It takes more than cops to prevent crime

Critics of the Oakland Police Department often ask a rhetorical question. It goes something like this: If cops are the answer to crime, then how come there’s so much crime in Oakland, since we already have a big police department?

The flaws in this argument are big enough to drive an armored car through. Any five-year old can see the contradiction. We have a lot of crime in Oakland despite having a force of about 700 sworn officers, because OPD has been woefully underfunded by the City Council. If OPD were given enough money for 1,000 officers (which is really what we need for our population and level of criminal activity), there would be less crime, since more perps, who are usually repeat offenders, would be arrested and thrown in jail.

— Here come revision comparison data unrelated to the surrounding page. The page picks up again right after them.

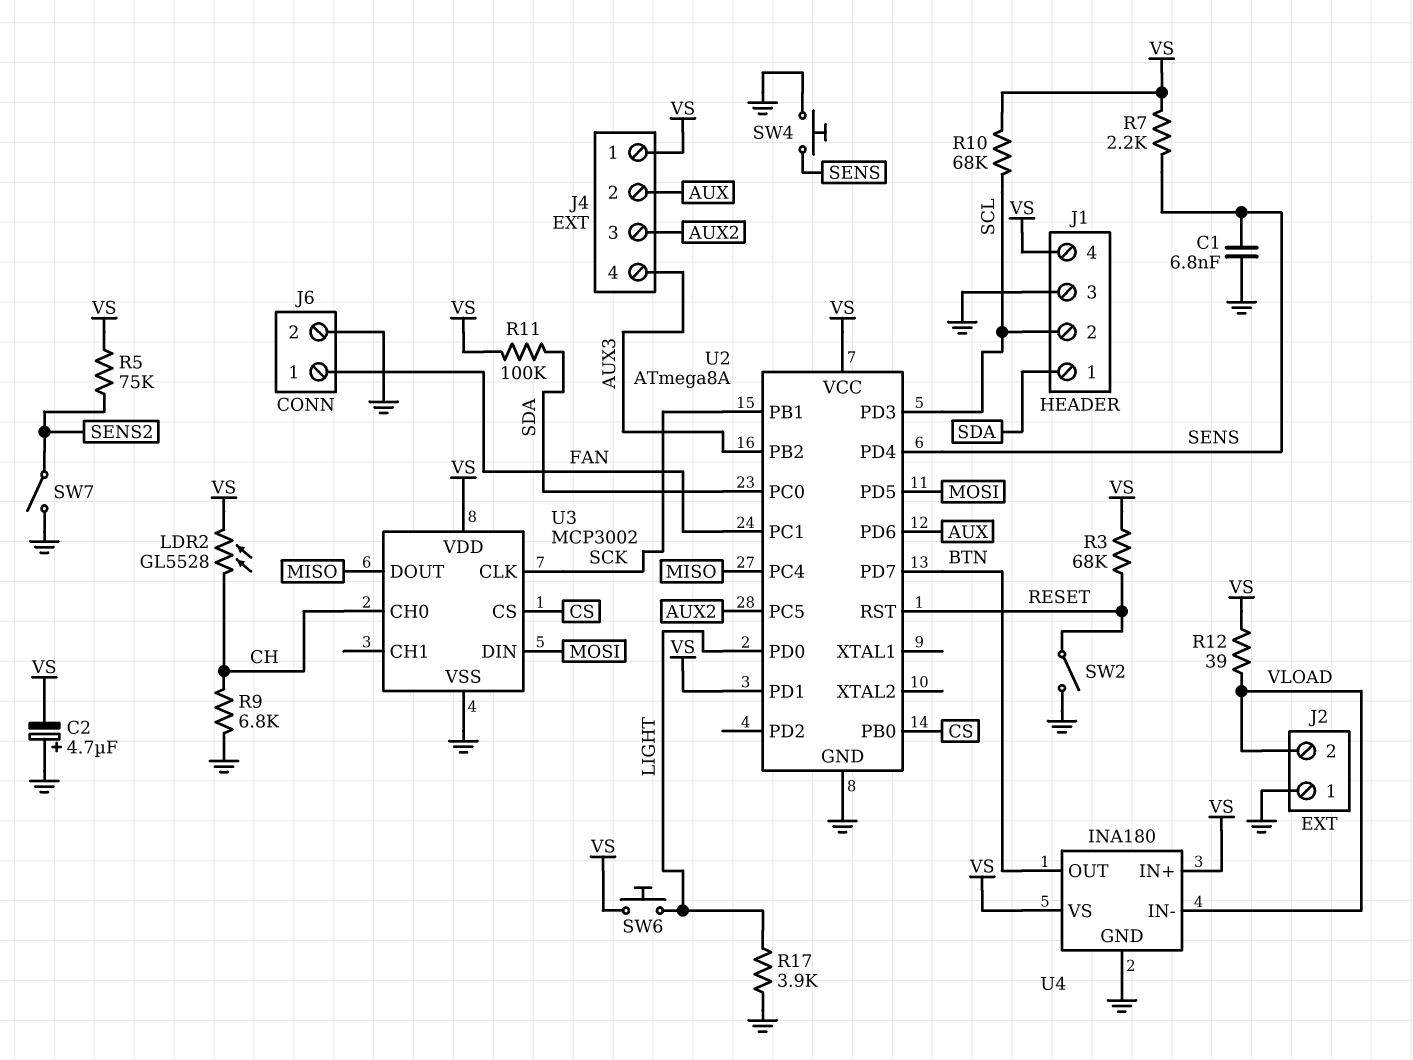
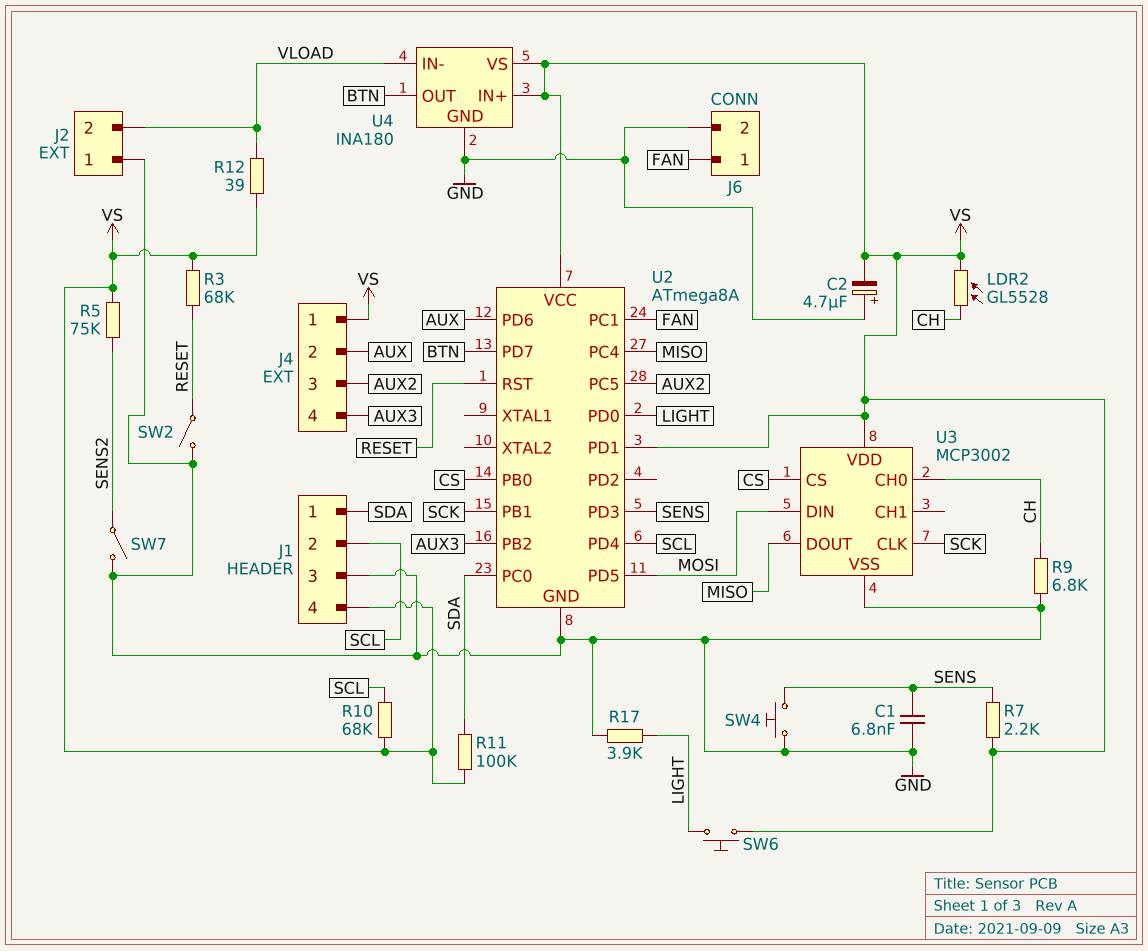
U2 pin PD3: SCL -> SENS
U2 pin PD4: SENS -> SCL

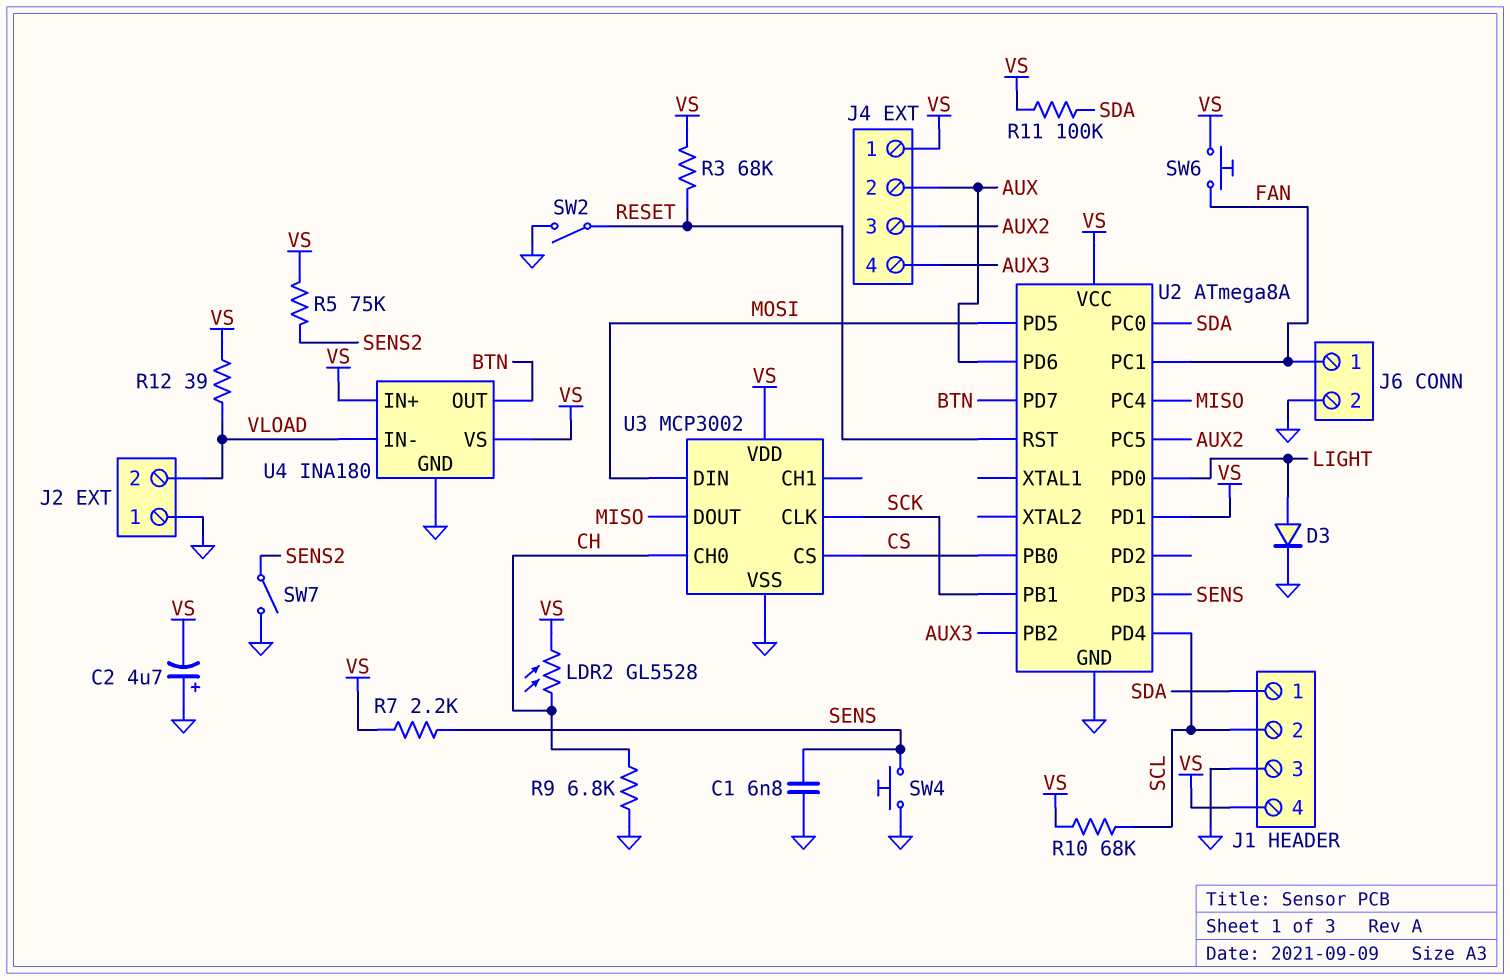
D3: none -> diode (A LIGHT, K GND)
R17: 3.9k (GND, LIGHT) -> none
SW6: button (LIGHT, VS) -> button (FAN, VS)

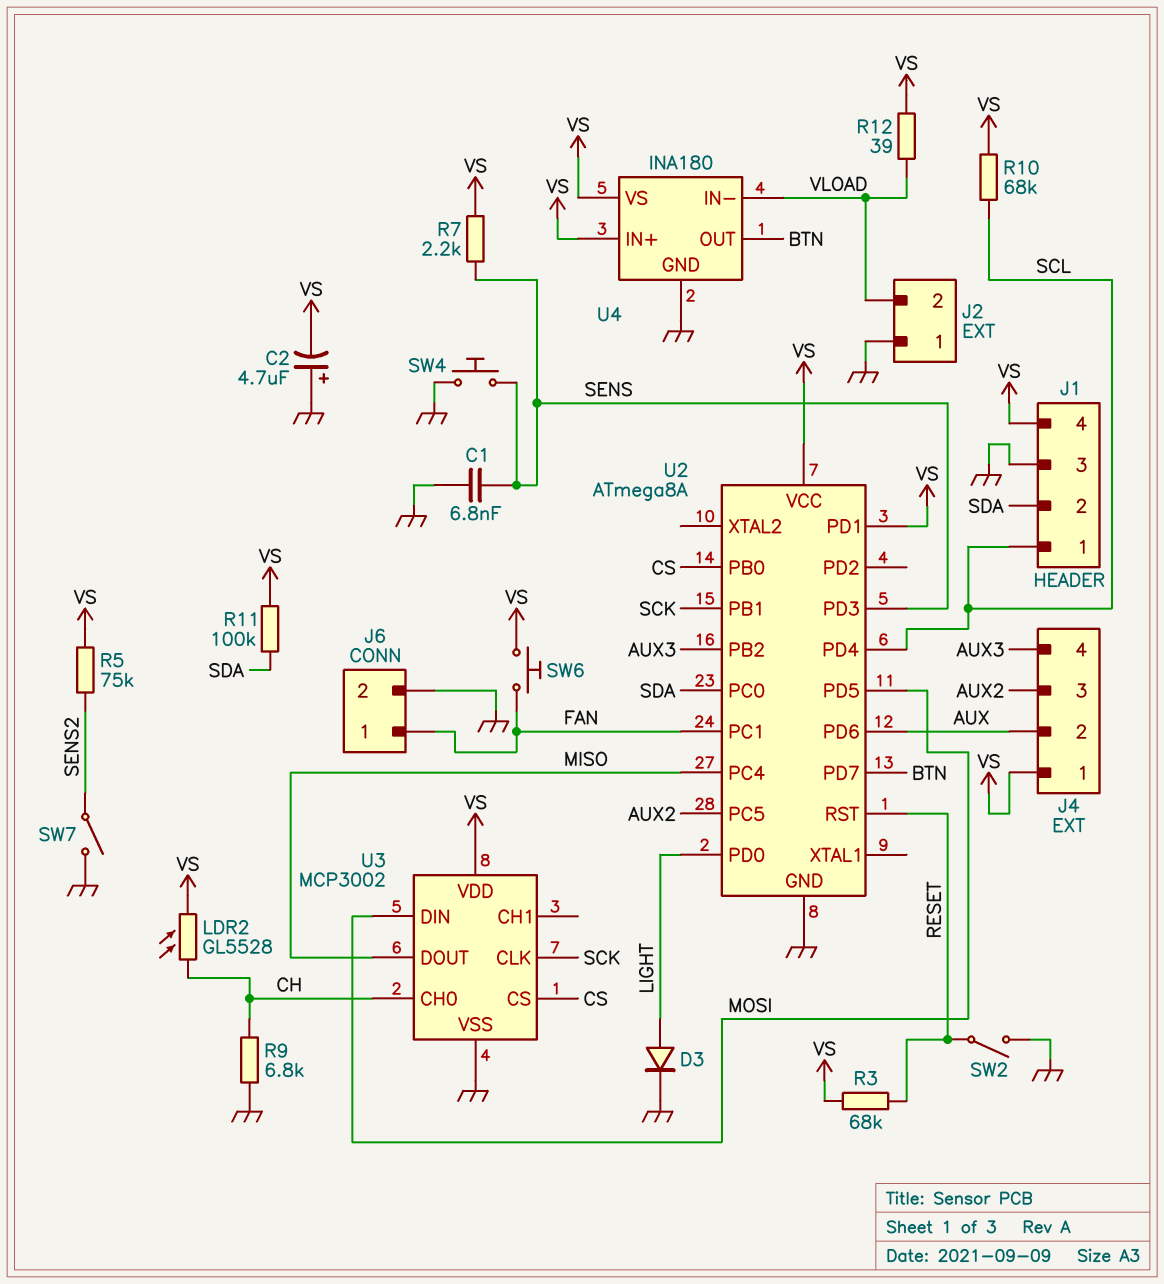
J1 pin 1: SDA -> SCL
J1 pin 2: SCL -> SDA

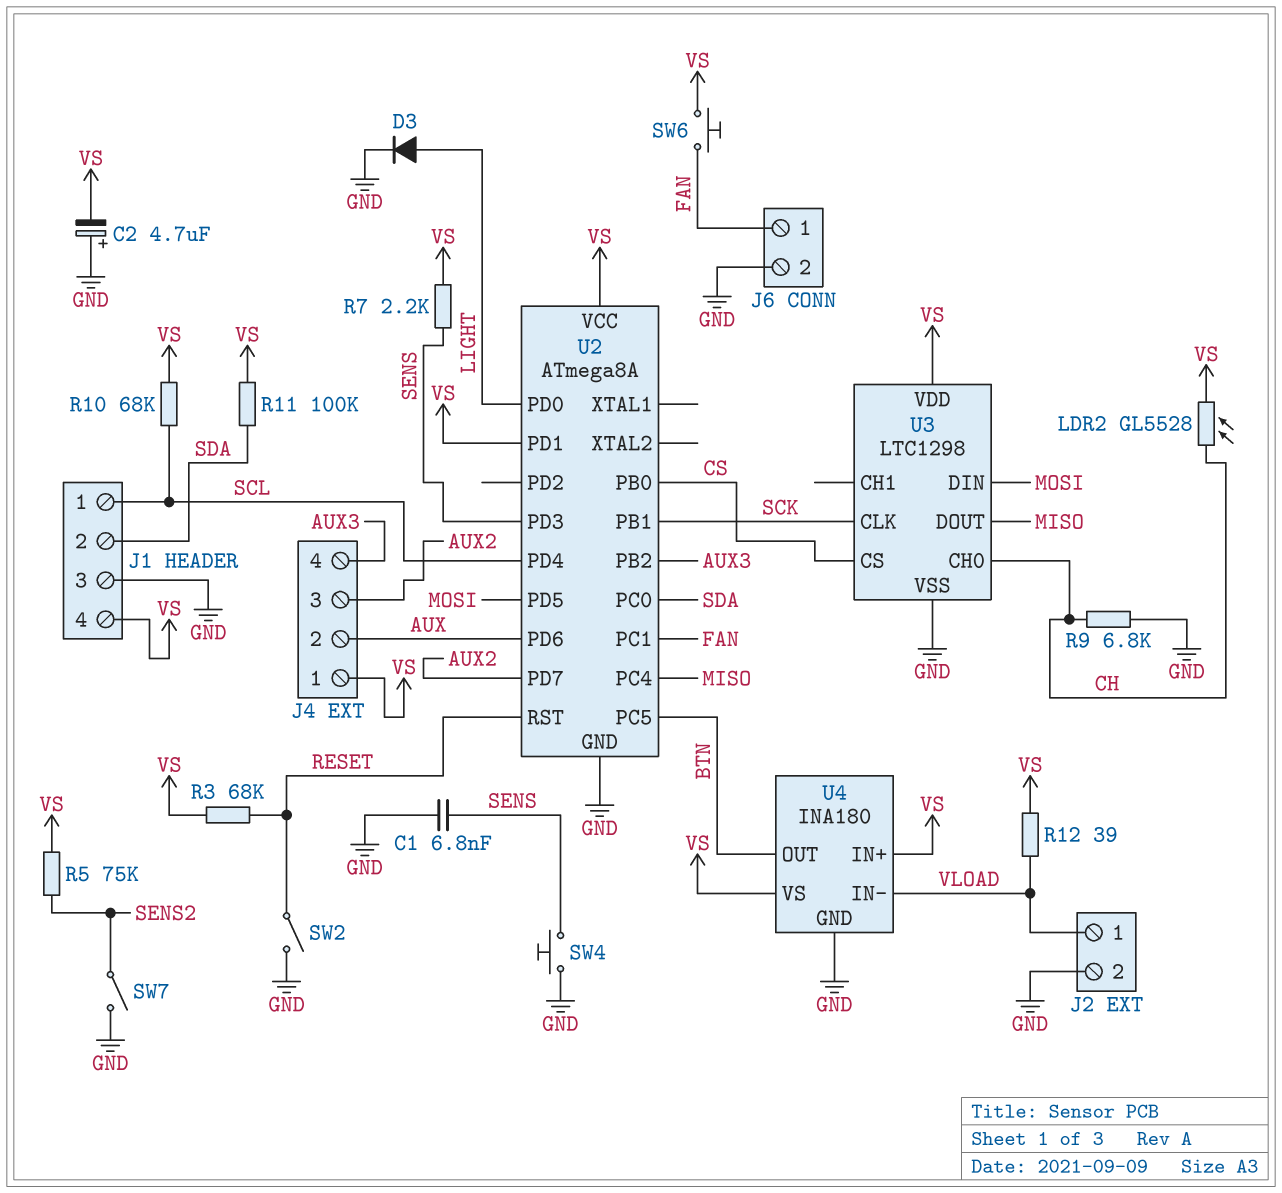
J2 pin 1: GND -> VLOAD
J2 pin 2: VLOAD -> GND
U2 pin PC5: AUX2 -> BTN
U2 pin PD7: BTN -> AUX2
U3: MCP3002 -> LTC1298

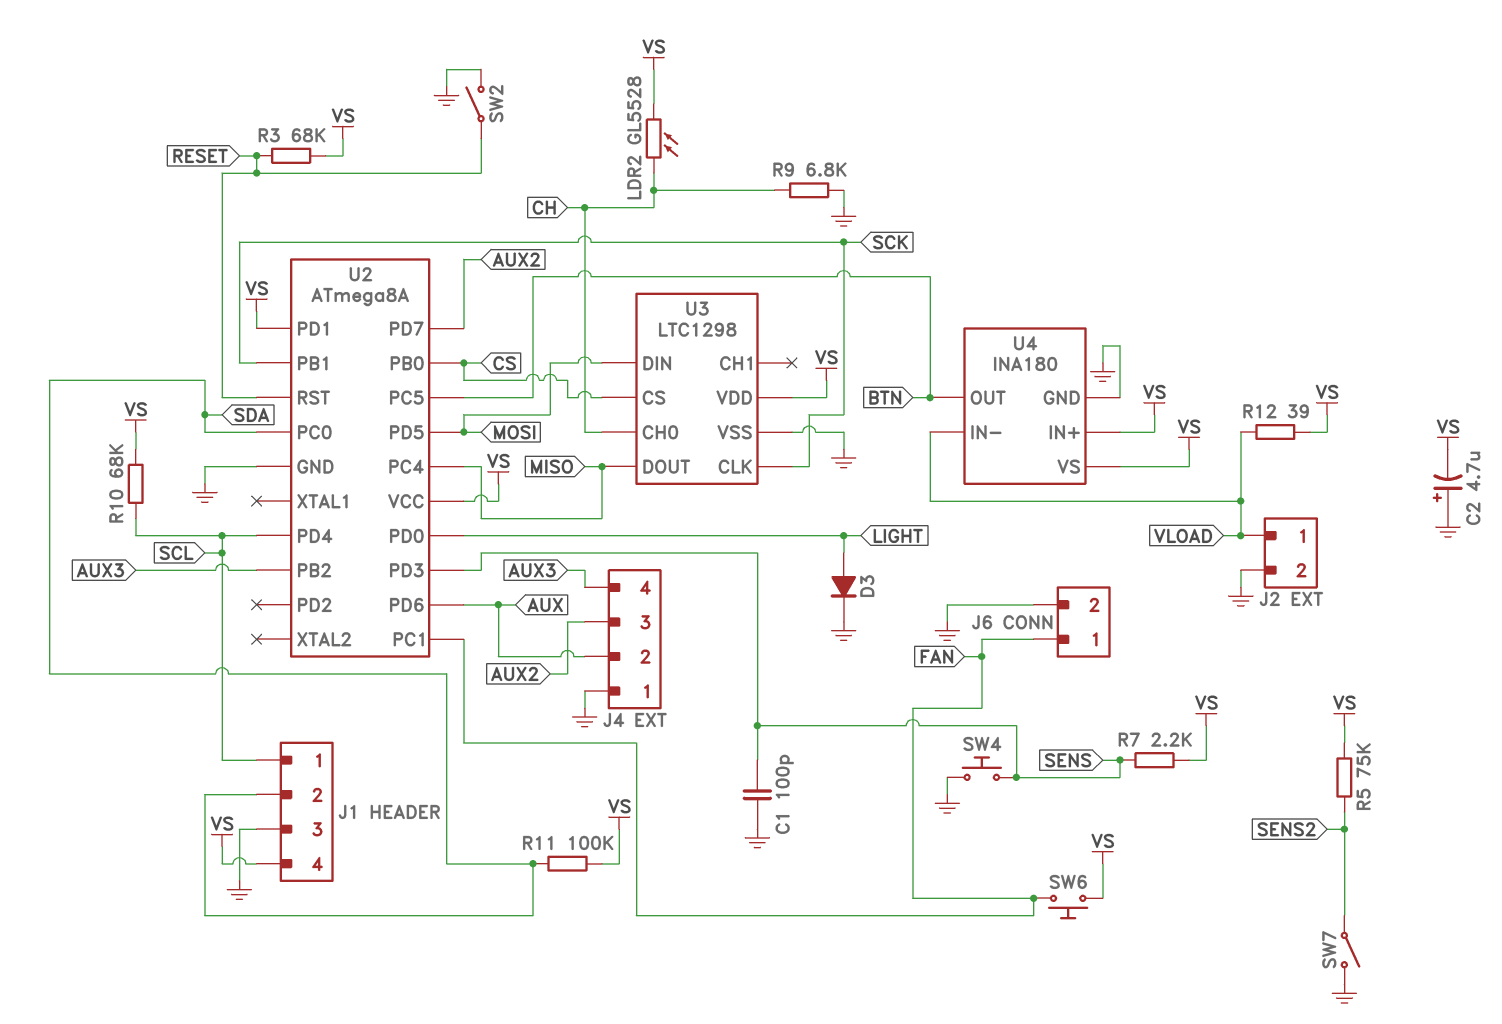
C1: 6.8nF (GND, SENS) -> 100pF (GND, SENS)
J4 pin 1: VS -> GND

But something else needs to be said, and before I say it, I should explain that I speak only for myself, and not for the entire Coalition for a Better Oakland—although I suspect just about all our 175 members would agree.

Cops alone are not the solution to crime. Police critics like Carroll Fife are right about that. We could have a million cops and criminals would still be out there, looting, pillaging, robbing, mugging, breaking in, shooting people and occasionally murdering them. It takes more than cops to put a dent in crime. It takes raising children right.

Criminals aren’t born, they’re made. Made by broken homes, by parents—often single parents—often “babies having babies”--who don’t have the understanding, ability or even the desire to raise their kids right. Kids who grow up in such households are unable to develop the morality necessary to keep them from lives of crime. This is no-brainer reasoning. Everybody knows it. But you almost never hear police critics talk about it.

Instead, they blame criminality on systemic racism. They fixate on racial inequity, and since they’re looking for it everywhere, they find it everywhere. They’re aware of the high rate of crime in places like East and West Oakland—how could they not be? But they can’t bring themselves to blame it on a pathological culture in which violence, misogyny and disrespect for others are routinely celebrated. Instead, they look elsewhere—anyplace else. They find the causes of crime in redlining, or restrictive convenants, or unconscious bias among teachers, or an unwillingness by employers to hire people of color, or a lack of libraries and parks, or—lately—not enough “violence interrupters.” They find excuses for criminal behavior in Jim Crow laws that haven’t existed for decades. According to their theory, the more crime there is, the more racism there must be.

This is not to deny that these things—convenants, redlining, unconscious bias, etc.—exist, or have existed at some point. But I am saying that to blame everything on racism is factually untrue, irresponsible, intellectually vapid, and dangerous. There have been many populations that experienced severe bias against them over the course of our history: Catholics, the Irish, Jews, Asian immigrants and, lately, Muslims, among others. And yet, these people for the most part raised their children right. They made sure they stayed in school and did well. They made sure they behaved properly and respected their neighbors. They imbued them with religious and spiritual values. They taught their children that respect for the law, including for the police, is fundamental to being a good citizen.

This, then, is my answer to the police critics who ask why there’s so much crime even though we have a big police department. Dear police critics, admit for once that people bear responsibility for their actions. Nobody “makes” someone draw a gun and rob a liquor store. Nobody “makes” someone break into a car, or steal a UPS box from a door stoop, or pistol whip an old Asian and steal her purse. “Systemic racism” is not responsible. What is responsible is the individual who commits the crime—and the culture that tells that person it’s okay.